## Exercise tasks
(A) In the SCF invoice procedure, list each column name in the INSERT INTO column list that contains "ID".
(B) Please carry the SCF invoice procedure forward, writing its next part from the point where it stops.

Implementing the SCF MERGE statement seems now straightforward with the instructions given by Adam Aspin:

CREATE PROCEDURE LOAD_SCF_Invoices 
AS
BEGIN
  SET NOCOUNT ON
  DECLARE @Today date, @Yesterday date
  SELECT @Today = MAX(OnDate) FROM ST_Invoices
  SELECT @Yesterday = DATEADD(dd, -1, @Today)
  --The OUTER insert inserts a new valid record for all records flagged as no longer active
  INSERT INTO SCF_Invoices (InvoiceIDO, CustomerID, DueDate, IsOpen, BucketID, OrigAmnt, RemAmnt, ValidFrom, ValidTo, IsCurrent)

## Source excerpt
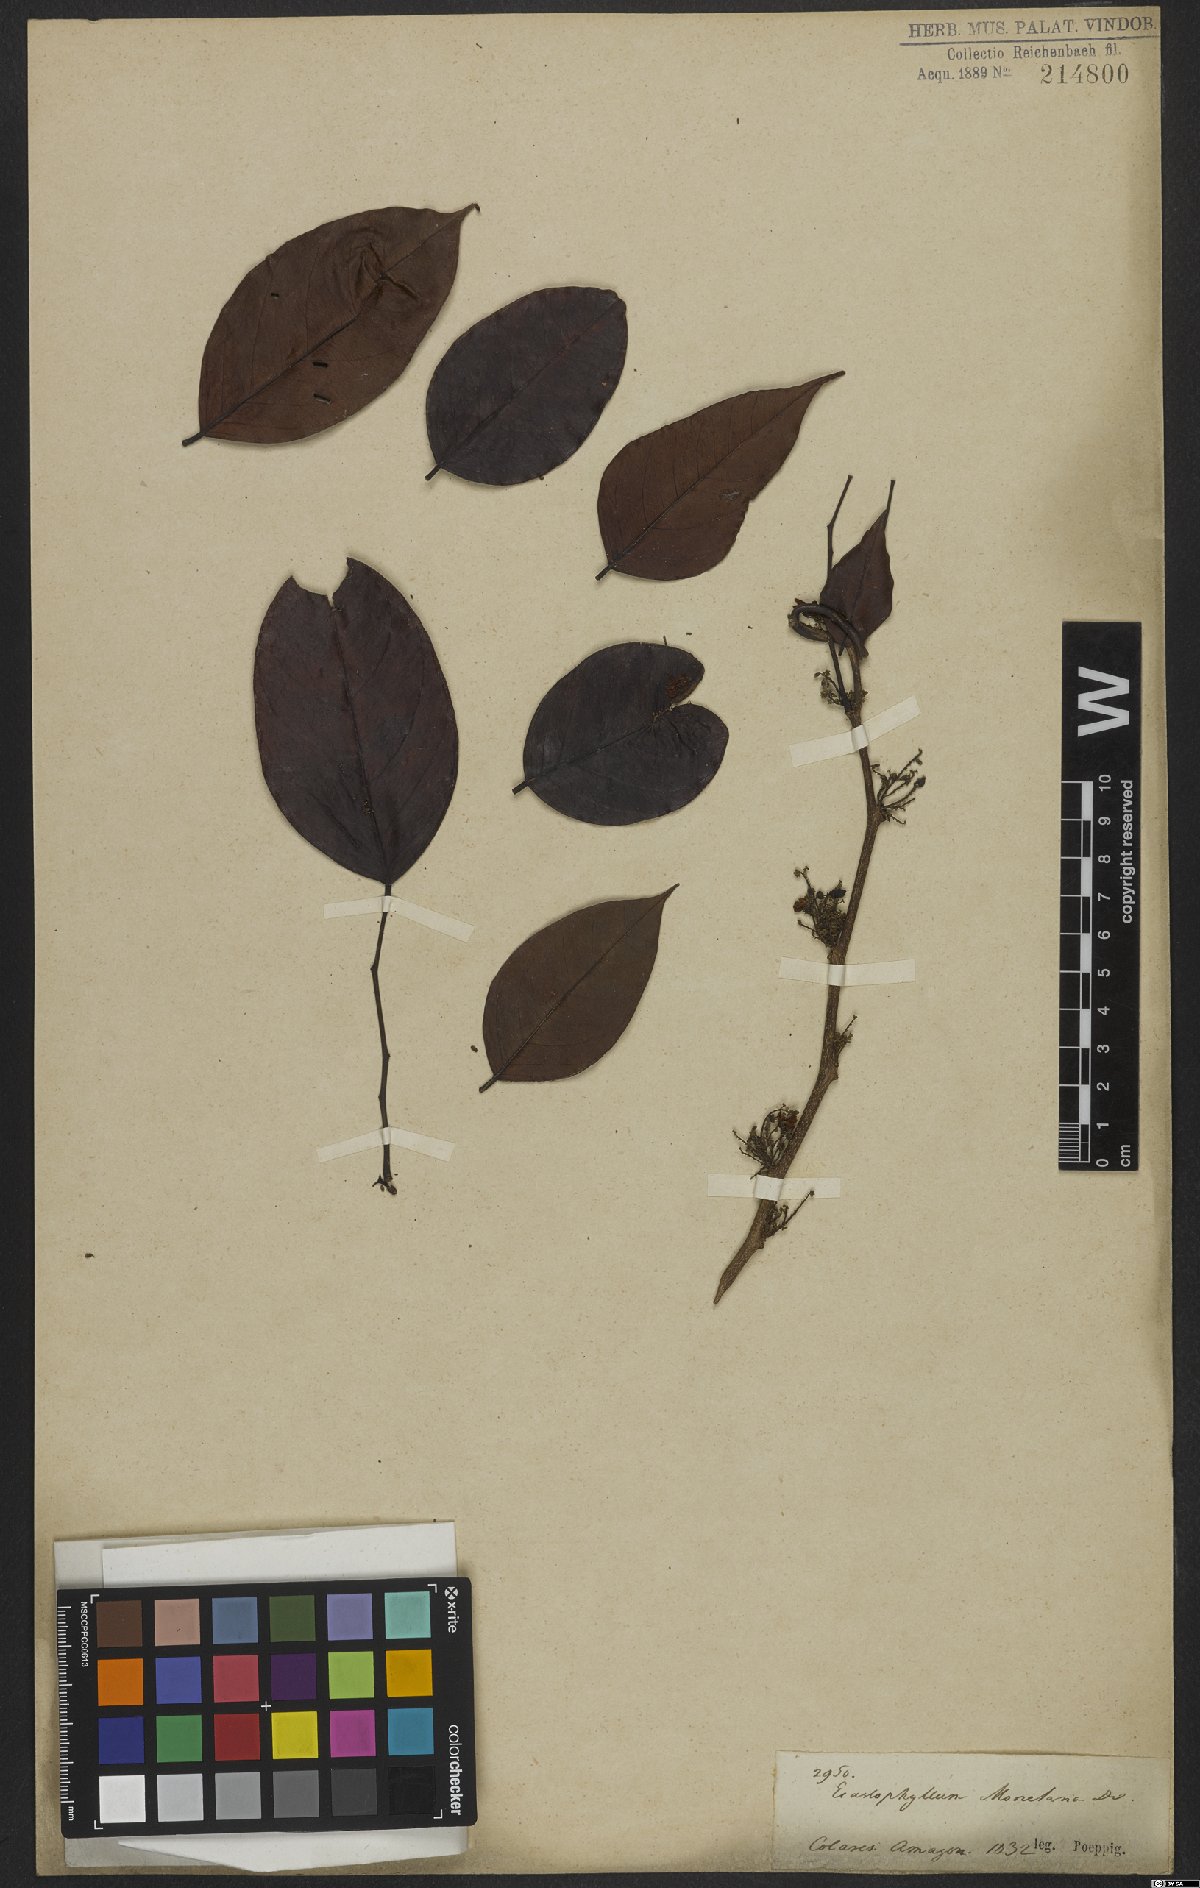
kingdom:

## Responses to the tasks
(A) InvoiceIDO, CustomerID, BucketID

(B)
  SELECT InvoiceIDO, CustomerID, DueDate, IsOpen, BucketID, OrigAmnt, RemAmnt, @Today AS ValidFrom, CASE WHEN IsOpen=0 THEN @Today ELSE '99991231' END AS ValidTo, 1
  FROM
  ( -- Merge statement
    MERGE INTO SCF_Invoices AS DST
    USING 
      ( SELECT st.InvoiceIDO,
               ISNULL(cus.CustomerID,-1) AS CustomerID,   -- Return Unknown Customer (-1) when not matched
               st.DueDate,
               CASE WHEN st.RemAmnt > 0 THEN 1 ELSE 0 END AS IsOpen,
               ISNULL(buc.BucketID,-1) as BucketID,    --Return Unknown (-1) when not matched
               st.OrigAmnt,
               st.RemAmnt
          FROM ST_Invoices st
          LEFT JOIN DI_Customer cus
            ON cus.CustomerIDO = st.CustomerIDO
          LEFT JOIN DI_Bucket buc
            ON DATEDIFF(dd,st.DueDate,st.OnDate) BETWEEN buc.BucketFromDays AND buc.BucketToDays
         WHERE st.OnDate = @Today
      ) AS SRC
      ON (SRC.InvoiceIDO = DST.InvoiceIDO)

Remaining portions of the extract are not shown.